In the kraut slicer thread, which oil does backwoodsman7 recommend for the wood?

BEGIN TEXT PROVIDED

# How to clean a wooden kraut slicer?



## fishhead (Jul 19, 2006)

How do you clean a wooden kraut slicer?

What do you put on it when it's clean?

I've got a wooden kraut slicer but it needs cleaning and the blades are a bit rusty.


----------



## Gayle in KY (May 13, 2002)

If I remember right, my old neighbor used to oil hers (the whole thing, blades and all).


----------



## fishhead (Jul 19, 2006)

Thanks. Do you remember what kind of oil?


----------



## Gayle in KY (May 13, 2002)

I think she just used corn or canola oil.


----------



## backwoodsman7 (Mar 22, 2007)

I would oil the wood with baby oil, as much as will soak in. It protects the wood from water, or just drying out and cracking. Works well on cutting boards too. Do NOT use an oil that will go rancid, like vegetable oil, or you'll regret it.


----------



## Gayle in KY (May 13, 2002)

Baby oil is scented. Maybe mineral oil would be better?


----------



## backwoodsman7 (Mar 22, 2007)

END TEXT PROVIDED
BEGIN SUPPLIED MATERIAL

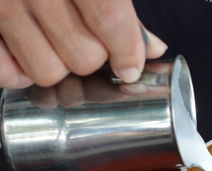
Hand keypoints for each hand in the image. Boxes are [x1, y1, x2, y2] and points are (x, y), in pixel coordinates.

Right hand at [0, 0, 166, 88]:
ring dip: (59, 65)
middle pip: (83, 57)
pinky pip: (8, 74)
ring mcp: (1, 2)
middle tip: (85, 38)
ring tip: (54, 41)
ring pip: (48, 71)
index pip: (108, 18)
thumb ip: (119, 7)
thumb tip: (149, 48)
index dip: (126, 52)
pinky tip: (27, 48)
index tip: (130, 68)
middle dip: (92, 56)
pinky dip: (21, 71)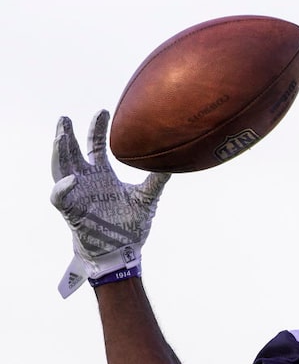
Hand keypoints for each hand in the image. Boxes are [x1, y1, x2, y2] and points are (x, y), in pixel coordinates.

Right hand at [50, 110, 169, 297]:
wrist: (124, 251)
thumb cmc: (131, 225)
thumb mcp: (148, 198)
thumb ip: (157, 179)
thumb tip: (175, 160)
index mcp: (103, 175)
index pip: (94, 146)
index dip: (96, 128)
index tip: (103, 111)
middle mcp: (87, 182)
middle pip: (71, 153)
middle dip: (65, 135)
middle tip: (64, 118)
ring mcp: (77, 196)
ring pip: (60, 170)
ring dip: (58, 154)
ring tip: (60, 137)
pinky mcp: (72, 212)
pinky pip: (61, 198)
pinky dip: (63, 188)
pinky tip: (72, 179)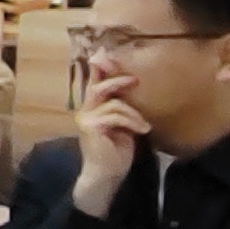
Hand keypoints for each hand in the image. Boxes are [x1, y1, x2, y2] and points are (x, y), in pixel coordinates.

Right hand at [70, 64, 149, 205]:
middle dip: (117, 80)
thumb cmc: (114, 152)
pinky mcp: (91, 127)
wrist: (105, 175)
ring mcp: (86, 119)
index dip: (98, 67)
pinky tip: (142, 130)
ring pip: (114, 104)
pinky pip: (116, 115)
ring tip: (144, 126)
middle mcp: (85, 111)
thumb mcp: (122, 125)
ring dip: (134, 114)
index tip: (103, 52)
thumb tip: (130, 88)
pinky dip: (132, 122)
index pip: (93, 82)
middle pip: (98, 87)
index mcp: (91, 109)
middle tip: (135, 80)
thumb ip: (120, 108)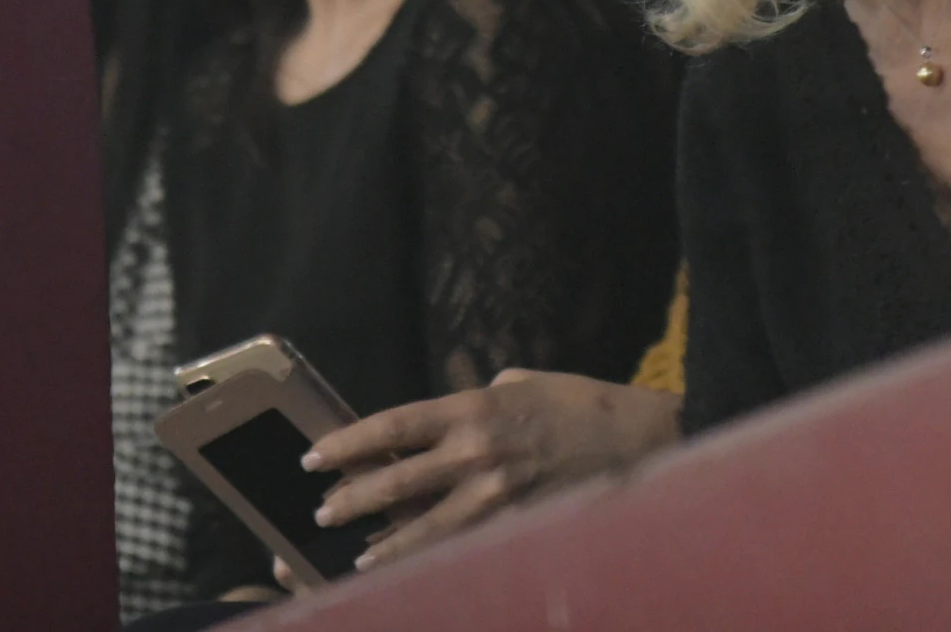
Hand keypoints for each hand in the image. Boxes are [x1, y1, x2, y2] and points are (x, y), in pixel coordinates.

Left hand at [303, 373, 683, 569]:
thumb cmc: (576, 402)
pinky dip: (433, 555)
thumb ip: (476, 403)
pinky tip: (412, 566)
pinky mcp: (516, 523)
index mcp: (471, 408)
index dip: (348, 443)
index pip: (393, 427)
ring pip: (424, 525)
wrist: (635, 438)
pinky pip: (463, 543)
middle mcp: (476, 451)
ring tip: (358, 554)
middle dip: (352, 498)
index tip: (316, 457)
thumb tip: (445, 422)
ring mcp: (496, 493)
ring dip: (386, 542)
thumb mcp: (519, 384)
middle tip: (322, 512)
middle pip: (396, 479)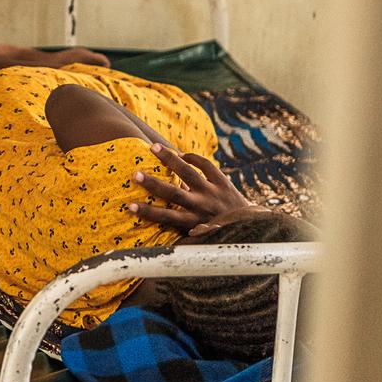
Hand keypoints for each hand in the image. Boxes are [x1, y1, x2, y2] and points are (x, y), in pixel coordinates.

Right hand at [125, 143, 259, 237]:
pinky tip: (182, 154)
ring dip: (170, 159)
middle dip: (153, 184)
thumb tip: (159, 216)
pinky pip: (207, 165)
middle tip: (135, 174)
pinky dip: (194, 158)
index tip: (129, 206)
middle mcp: (202, 207)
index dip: (148, 212)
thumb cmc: (217, 233)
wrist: (252, 228)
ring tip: (154, 147)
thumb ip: (182, 224)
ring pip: (189, 173)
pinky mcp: (224, 182)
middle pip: (173, 193)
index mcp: (193, 223)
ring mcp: (213, 192)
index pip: (166, 218)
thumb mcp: (200, 233)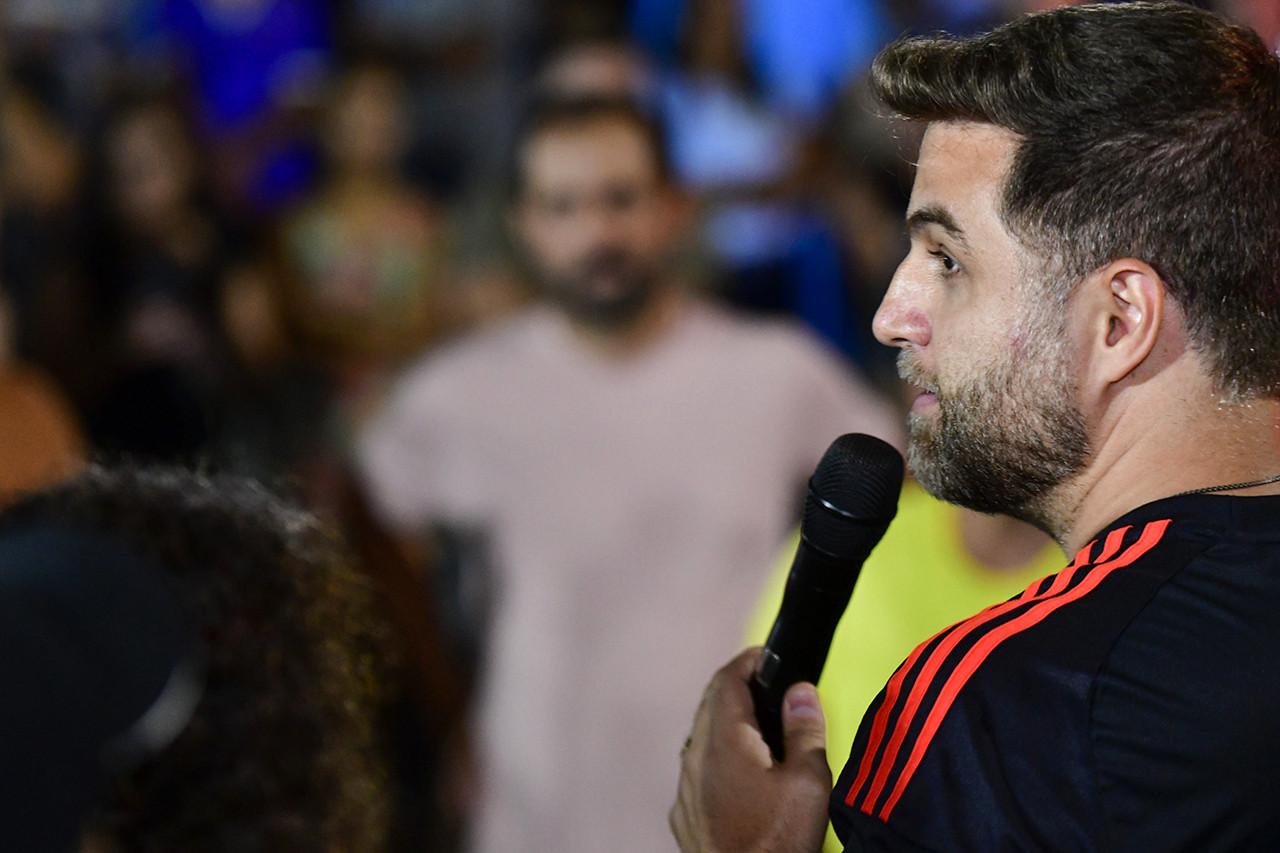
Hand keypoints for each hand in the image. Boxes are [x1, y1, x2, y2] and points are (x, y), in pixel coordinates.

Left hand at [670, 647, 830, 852]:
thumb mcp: (808, 784)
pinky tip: (745, 774)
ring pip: (702, 738)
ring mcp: (686, 789)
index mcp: (724, 741)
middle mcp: (695, 759)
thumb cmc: (778, 844)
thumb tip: (800, 691)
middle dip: (740, 688)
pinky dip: (719, 757)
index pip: (727, 680)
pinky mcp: (685, 816)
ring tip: (763, 729)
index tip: (769, 655)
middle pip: (711, 705)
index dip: (749, 660)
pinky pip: (698, 770)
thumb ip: (804, 731)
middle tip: (771, 687)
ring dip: (728, 724)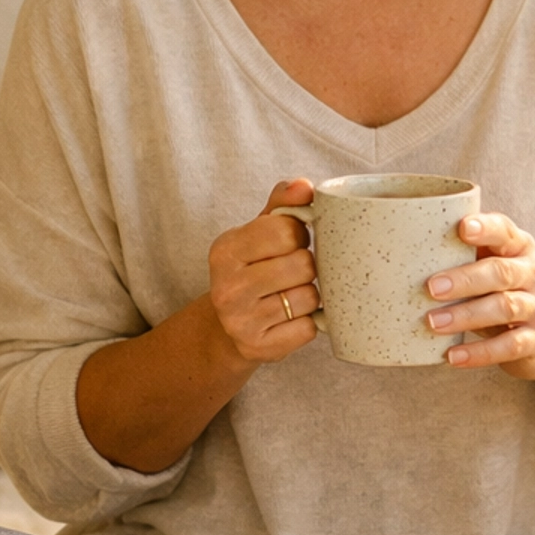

END SUPPLIED MATERIAL

■ RESPONSE BELOW ■
Baby oil, as much as will soak in.